OK, I have Comodo Firewall installed, and would like to use HIPS, BUT.
Prestty much any time I try to run any of the programs on my machine (which are all clean and OK), the HIPS pops up whining about oh say this program x want to access a “protected COM interface” or some such.
I already know all programs on machine are safe as I have scanned every one with both anti-virus and anti-malware programs.
Attached you will find screen caps of the Main HIPS screen, the HIPS Monitor Settings screen, and the HIPS Rules screen. I have not changed anything else in the HIPS.
Any ideas? BTW, I currently have the HIPS DISABLED as I am TIRED of playing 20,000 questions with it. :o 88) ??? >:(
Sorry, I have already tried that, and it STILL sits there and acts like an interrogator, asking if I wish to allow this and wish to allow that. 88)
I mean there has to be some settings to change to seriously reduce that, or I will just run it as a firewall only. It at least queries if I wish to allow a program to have access to the internet, which is basically the only question I care about. Since the items are safe, I don’t really need to have everything access the net just the items that MUST.
Basically if you set it to “Clean PC Mode” it will automatically allow everything** currently on your PC, however it will still monitor and alert about new files.
** The exception being things you already have rules for since rules > mode, if that makes sense.
So lets say you have an unknown application called unknown.exe and while HIPS is in Safe Mode you get an alert that this application wants to edit the protected file “C:\Windows\explorer.exe”, when you tick in to remember your decision and then click Allow or Deny an application rule for unknown.exe will be created (edited if a rule already exists) that adds “C:\Windows\explorer.exe” to the exclusions tab of “Protected Files/Folder” under “Access Rights”… Here’s the trick, you now have an application rule for unknown.exe that says to allow access to “C:\Windows\explorer.exe” but everything else is set to “Ask”… So when you change the HIPS mode from “Safe Mode” to “Clean PC Mode” these applications will still give alerts because their rules says so.
At least the above is my understanding of the situation and it’s the only thing I can think about that would cause such a thing.

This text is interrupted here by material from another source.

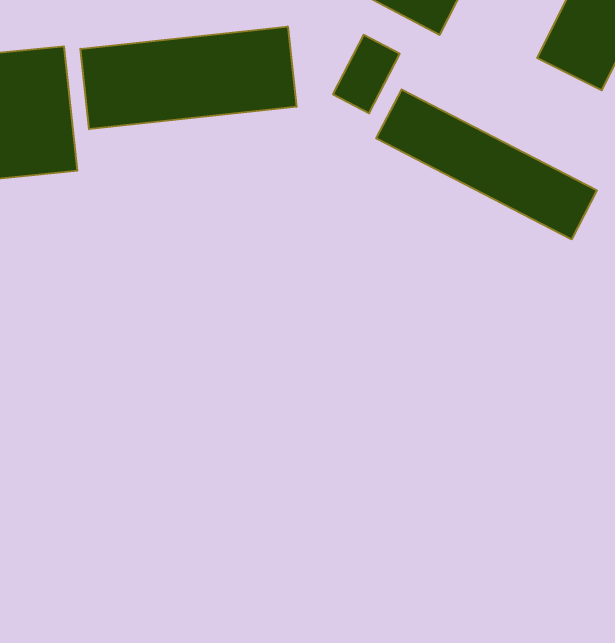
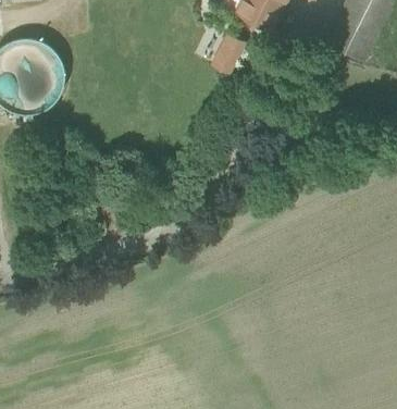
building: [80,26,296,129] -> none
building: [376,89,597,239] -> none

If you know an application is safe then you can tick in to remember your decision and then click “Treat as” and then click “Allowed Application” this should stop all alerts for this program except alerts about launching other applications (at least unknown applications)
Another thing you can do is a rating scan and then set the unknown files to trusted.
But honestly if you have a problem with HIPS alerting you then I’d suggest you use the BB set to either Untrusted or Fully Virtualized.
c. allow every malware on your computer to do pretty much whatever it wants***, no matter when it gets on your system… i.e why even have CIS installed?
***Exception being if HIPS is set to Paranoid / Firewall is set to Custom Mode.